Do not forget about seasonal changes, especially in spring and summer when the days get longer. Remember these safety precautions as well:
- Make sure your succulents are well-hydrated by providing plenty of water on a regular basis. They are more prone to burning if they become dehydrated.
- Keep succulents in the shade if the weather is too hot or sunny.
- Succulents that can’t be moved shade with screens, shade cloth, or awnings.
How to Treat Succulent Burns
The severity of the burn will determine how well a burned succulent responds to treatment and recovery.
In the case of minor burns
There are only white marks or spots on the surface to indicate burns, so they are clearly visible.
- Put your succulent in a shady spot to avoid burning it.
- If the substrate is dry around the succulent, give it some water. A healthy amount of water intake will be necessary for it to fully recover.
- Keep your succulent in low light for at least three days before moving it.
- Re-acclimate your succulent to the sun by increasing its exposure time each day.
Succulents that have been exposed to these mild conditions may fully recover or have a mark that is barely noticeable after a few months.
In cases of severe burns
When the plant has dark spots or is severely dried out.
- Relocate your succulent to a location where it will receive less light.
- If the substrate is dry around the succulent, give it some water.
- Put the succulent through “water therapy” if it is extremely parched.
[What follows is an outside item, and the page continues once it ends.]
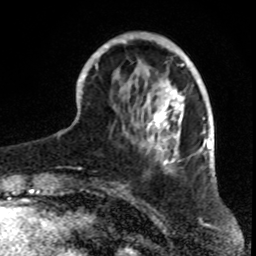
Breast MRI, one axial slice. Position 23 of 70 along the scan axis. Cropped to one breast. Dynamic contrast-enhanced series, time point 2 of 8 at this slice position (early post-contrast). 1.5 T. TE 4.2 ms, TR 7 ms. 2.3 mm slice thickness. 256 × 256 image matrix, field of view 165 × 165 mm. Female patient.
Annotated regions visible in this slice (semi-automatic segmentation, software-assisted and operator-edited):
- enhancing-tissue mask used for the functional tumour volume (all voxels passing the contrast-enhancement thresholds inside the analysis volume; usually the tumour): bounding box [x1, y1, x2, y2] px = [82, 33, 198, 172]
- Remove or prune the affected stems and leaves after a week. Please keep in mind that severe burns will last until the plant itself regenerates its leaves, whichever comes first. So, if you want, you can directly prune and remove the worst-affected parts.
- To re-acclimate your succulent to the sun, expose it to it more and more frequently.
Finally, I always emphasize the importance of learning to listen to and understand the signals that our plants send us.
I hope you found this article useful in identifying burns on succulents and, of course, preventing and treating them.